One of benefits of using Kubernetes it keeps our containers running somewhere cluster.
But what if those containers dies? What if all containers of a pod die?
If app containers crash bug in your app, Kubernetes will restart your app container automatically.
But what would say about those situations when your app stops responding because it falls into an infinite loop or a deadlock?
Kubernetes provides us with checking the health of your application.
Pods configured to periodically check an application’s health from and not the app doing it internally.
You can specify liveness each container pod’s specification.
Kubernetes would periodically execute the probe and restart the container if the probe fails.
IMPORTANT POINT: “Container is restarted” means the old one is killed and a completely new container is created———it’s not container being restarted again.
This type of probe conveys requests on the container’s IP address, a port, and the path you specify.
The probe failure and container automatically restarted if
Probe receives error response code
The container app doesn’t respond
2. TCP Socket
TCP socket probe tends to open a TCP connection to port of the container.
If the connection is maintained successfully, the probe is successful.
Otherwise, the container is restarted.
3. EXEC Probe
An Exec probe does some commands you provide inside the container and checks the command’s exit status code.
If the status code is declared 0, the probe is successful.
All other codes are considered failures.
Numerous operations running for long ages of time ultimately transition to broken countries, and can not recover except by being renewed. Kubernetes provides liveness examinations to descry and remedy similar situations.
In this exercise, you produce a Cover that runs a vessel grounded on thek8s.gcr.io/ busybox image. Then‘s the configuration train for the Cover;
apiVersion: v1 kind: Pod metadata: labels: test: liveness name: liveness-exec spec: containers: - name: liveness image: k8s.gcr.io/busybox args: - /bin/sh - -c - touch /tmp/healthy; sleep 30; rm -rf /tmp/healthy; sleep 600 livenessProbe: exec: command: - cat - /tmp/healthy initialDelaySeconds: 5 periodSeconds: 5
In the configuration train, you can see that the Cover has a single Container.

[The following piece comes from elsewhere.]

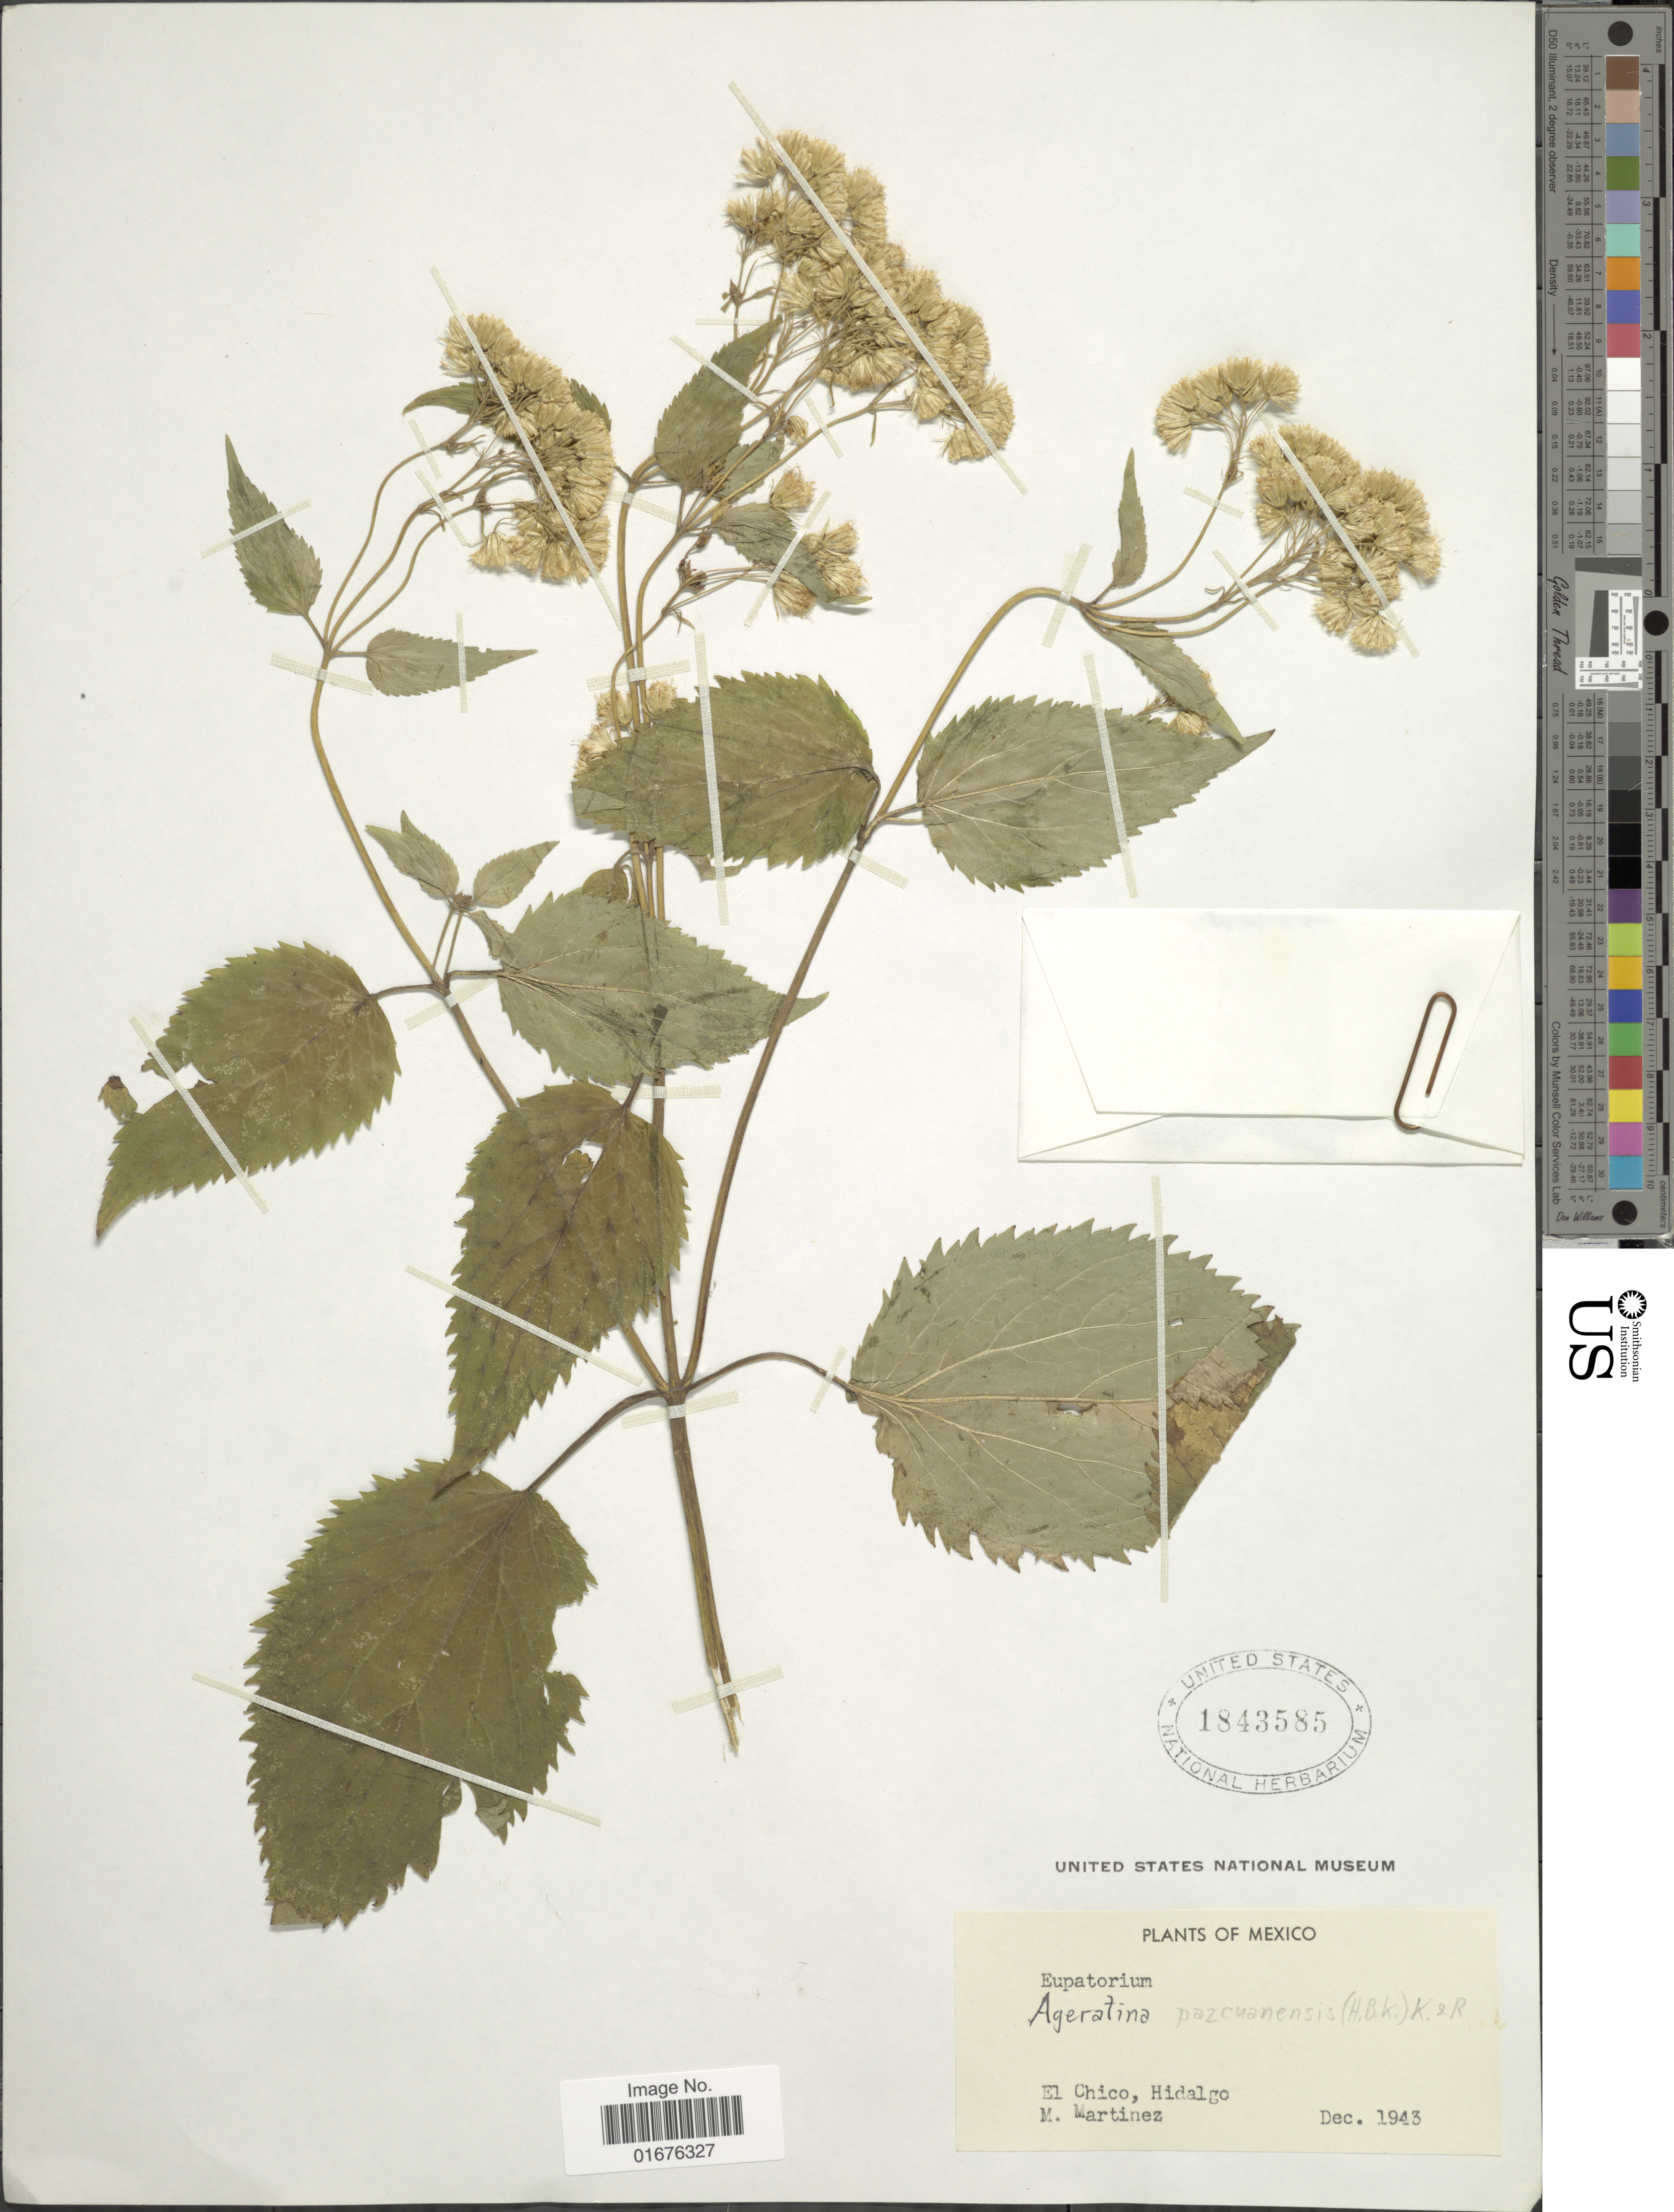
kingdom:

The periodSeconds field specifies that the kubelet should perform a liveness inquiry every 5 seconds. The initialDelaySeconds field tells the kubelet that it should stay 5 seconds before performing the first inquiry. To perform an inquiry, the kubelet executes the command cat/ tmp/ healthy in the targetcontainer. However, it returns 0, and the kubelet considers the vessel to be alive and healthy If the command succeeds. However, the kubelet kills the vessel and restarts it, If the command returns the non-zero value.
When the vessel starts, it executes this command;
/bin/sh -c "touch /tmp/healthy; sleep 30; rm -rf /tmp/healthy; sleep 600"
For the first 30 seconds of the vessel‘s life, there’s a/ tmp/ healthy train. So during the first 30 seconds, the command cat/ tmp/ healthy returns a success law. After 30 seconds, cat/ tmp/ healthy returns a failure law.